Fatigue is a common symptom in the elderly and has also been associated with impaired cognition in older adults. Hence, we sought to explore the cross-sectional relationship between fatigue and cerebral β-amyloid (Aβ) in 269 elderly individuals reporting subjective memory complaints from the Multidomain Alzheimer Preventive Trial. Standard uptake value ratios (SUVRs) were generated by [18F] florbetapir positron emission tomography (PET) using the cerebellum as a reference. Cortical-to-cerebellar SUVRs (cortical-SUVRs) were obtained using the mean signal from the frontal cortex, temporal cortex, parietal cortex, precuneus, anterior cingulate, and posterior cingulate. Other brain regions independently assessed were the anterior cingulate, anterior putamen, caudate, hippocampus, medial orbitofrontal cortex, occipital cortex, parietal cortex, pons, posterior cingulate, posterior putamen, precuneus, semioval center, and temporal cortex. Fatigue was defined according to two questions retrieved from the Center for Epidemiological Studies-Depression scale.
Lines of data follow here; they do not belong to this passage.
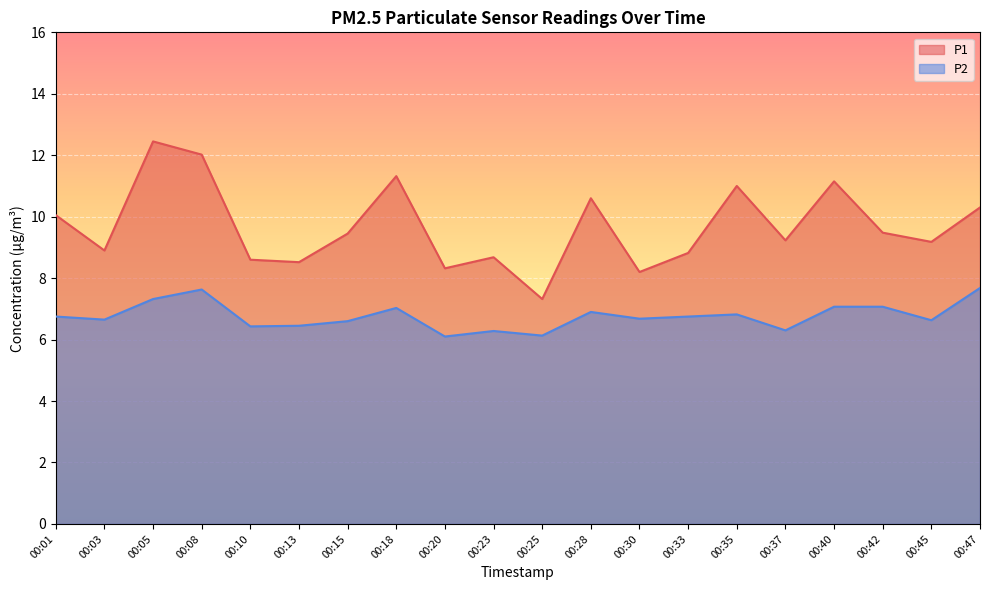

Which series has the widest spread of values?

P1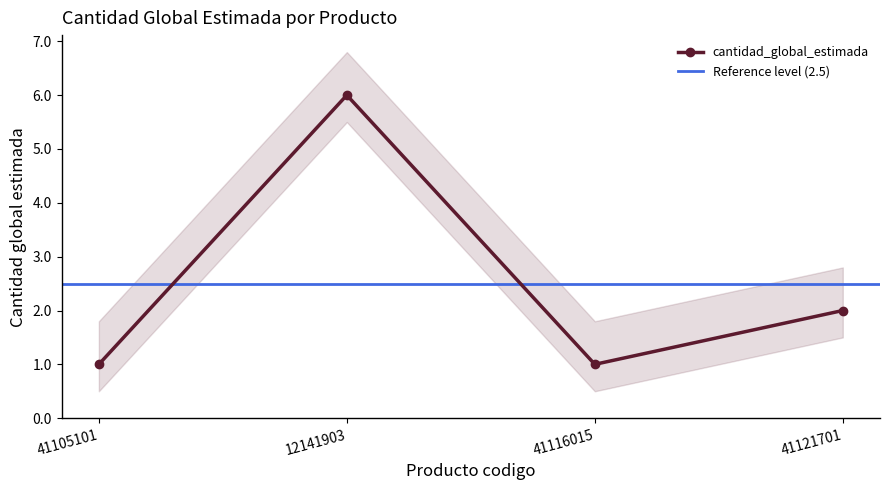

List the labels in order of value, smallest first.

41105101, 41116015, 41121701, 12141903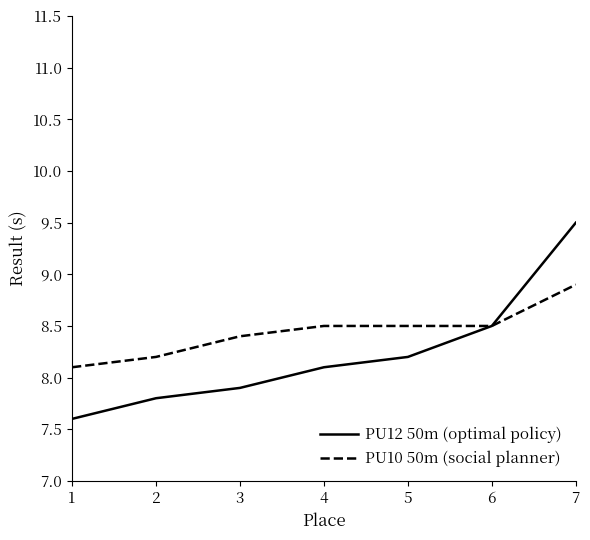

What are all the series names shown in the legend?

PU12 50m (optimal policy), PU10 50m (social planner)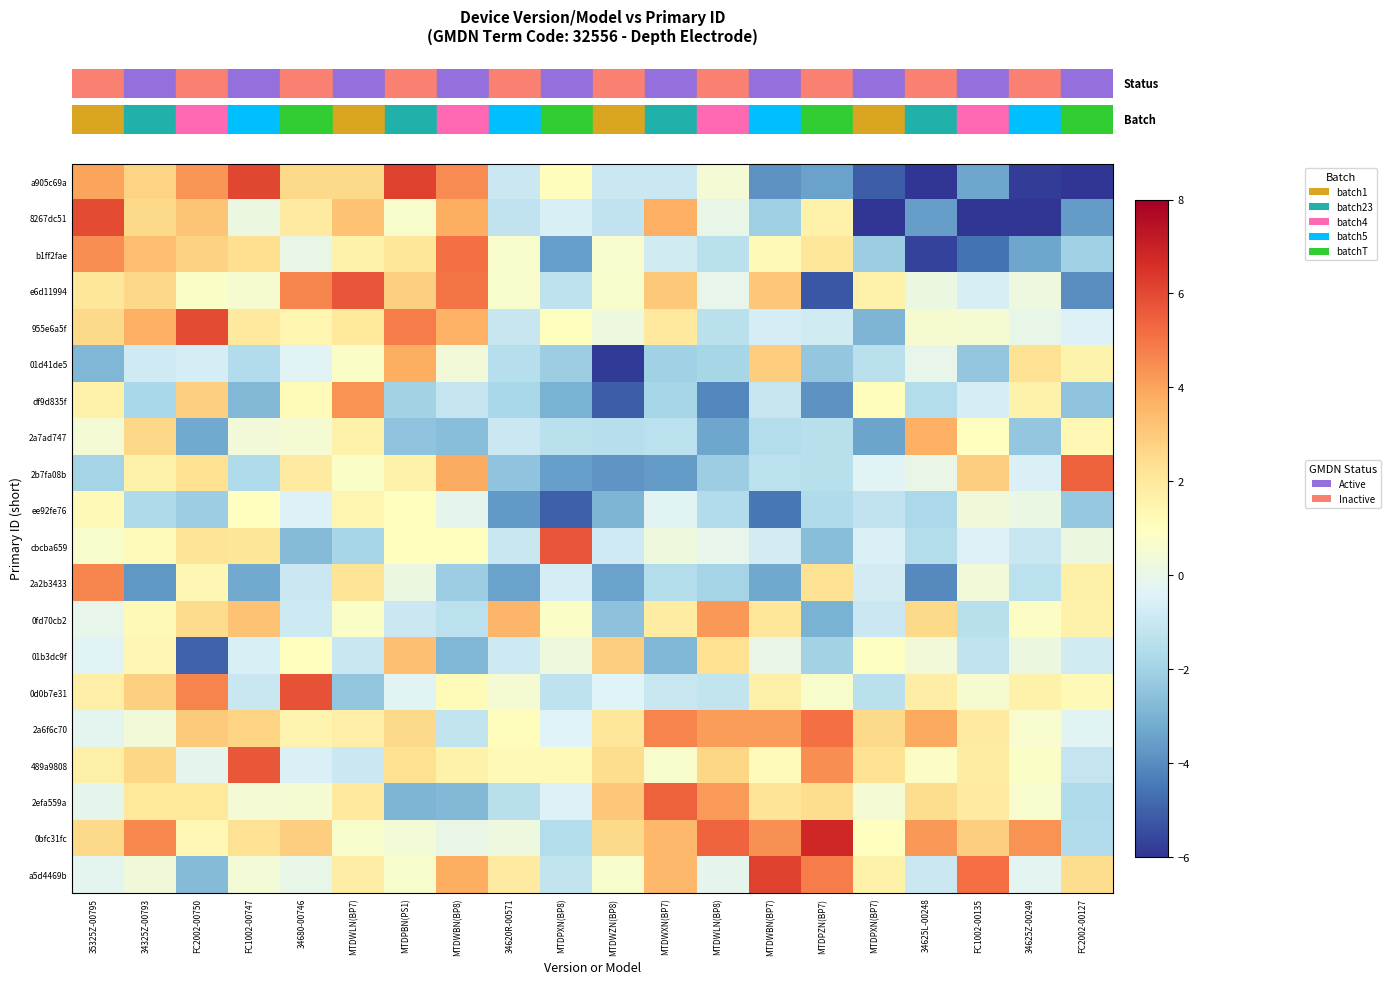

Between FC2002-00750 and MTDWBN(BP7), which is larger?

FC2002-00750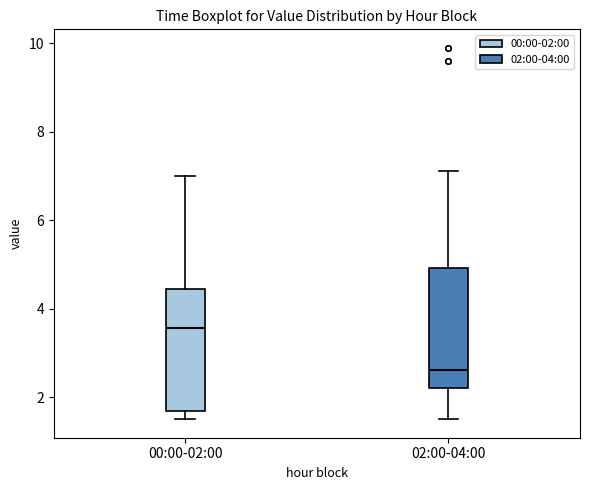

Where is the upper edge of the box for 00:00-02:00 on the y-axis? The values are not printed on the chart, so give them approximately, as read against the axis.

4.4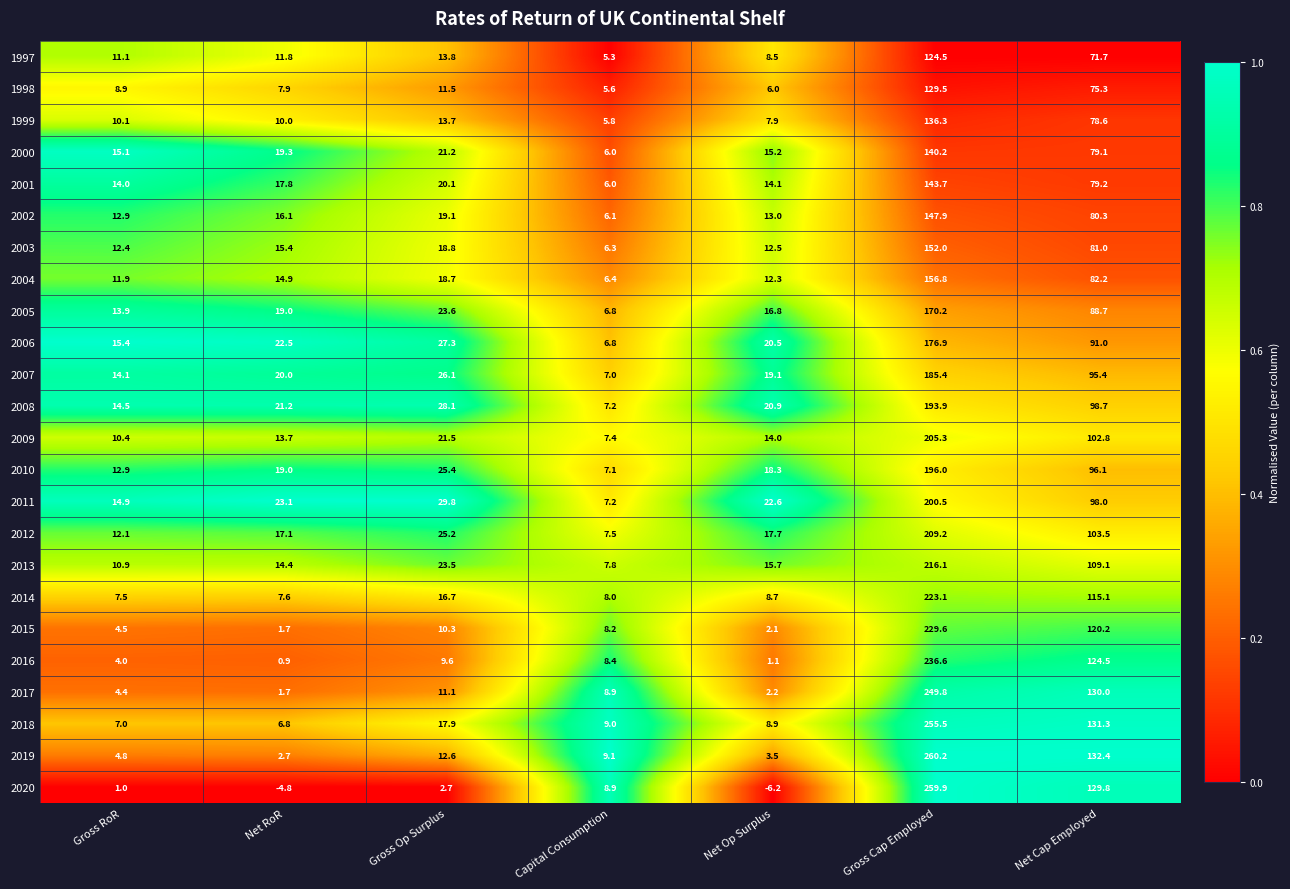

Is it true that 1999 equals 46.3 at Net Cap Employed?

False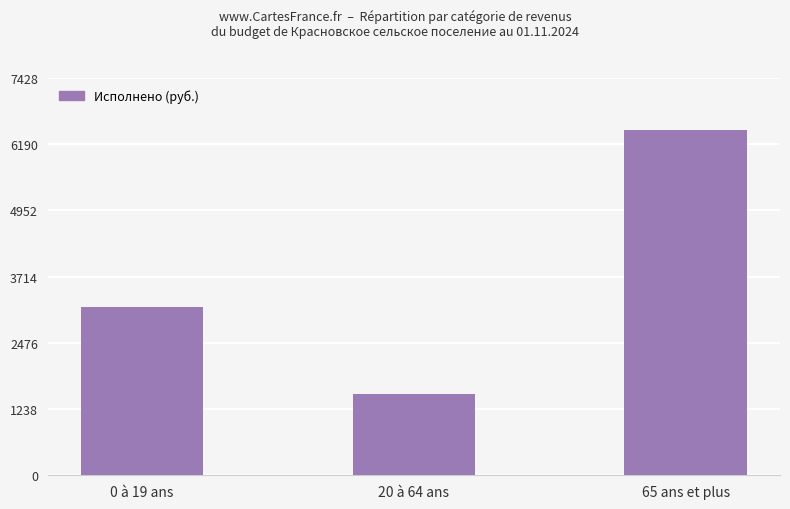

What position from the left is 20 à 64 ans?

2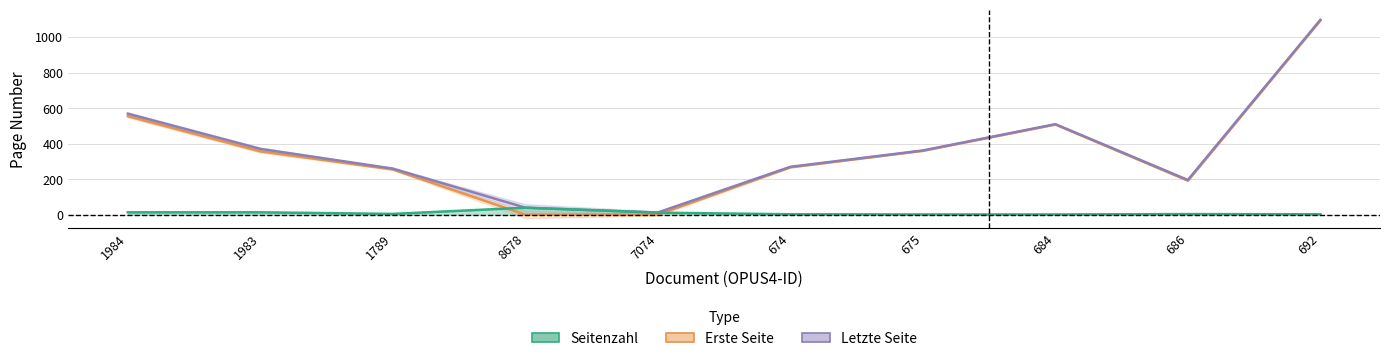

Is it true that Erste Seite equals 75 at 675?

False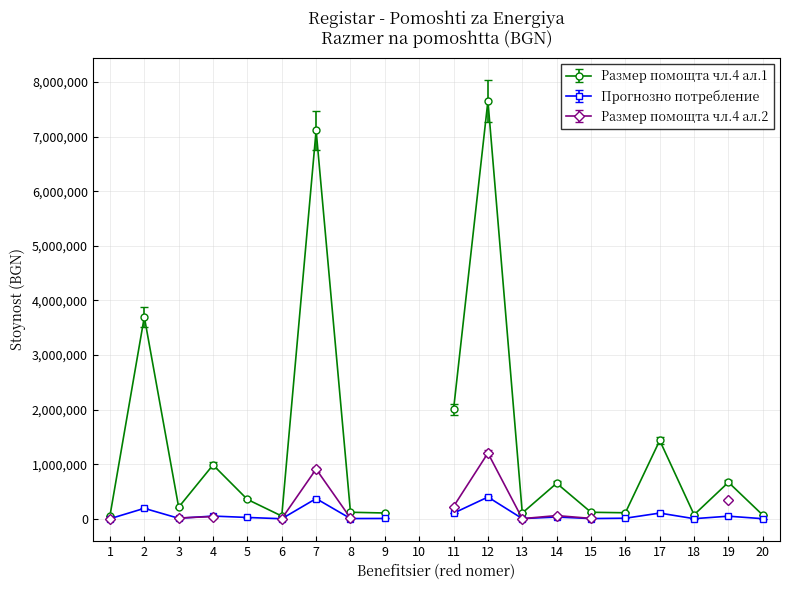

Which category has the highest value across all series?

12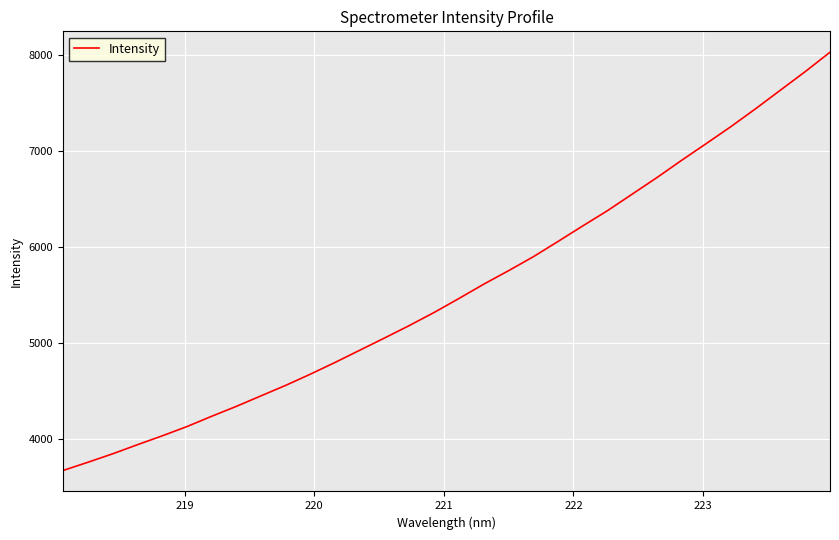

What is the greatest value displayed?

8028.3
Chronic fatigue was defined as meeting fatigue criteria at two consecutive clinical visits 6 months apart between study baseline and 1 year (visits were performed at baseline, 6 months and 1 year then annually). Cross-sectional associations between fatigue variables and cerebral Aβ were explored using fully adjusted multiple linear regression models. We found no statistically significant cross-sectional associations between fatigue assessed at the clinical visit closest to PET and Aβ in any brain region. Similarly, chronic fatigue was not significantly associated with Aβ load. Sensitivity analysis in subjects with a Clinical Dementia Rating of 0.5 showed that fatigue reported at the clinical visit closest to PET was, however, weakly associated with increased Aβ in the hippocampus (B-coefficient: 0.07, 95% CI: 0.01, 0.12, p = 0.016). These preliminary results suggest that fatigue might be associated with Aβ in brain regions associated with Alzheimer's disease in subjects in the early stages of disease.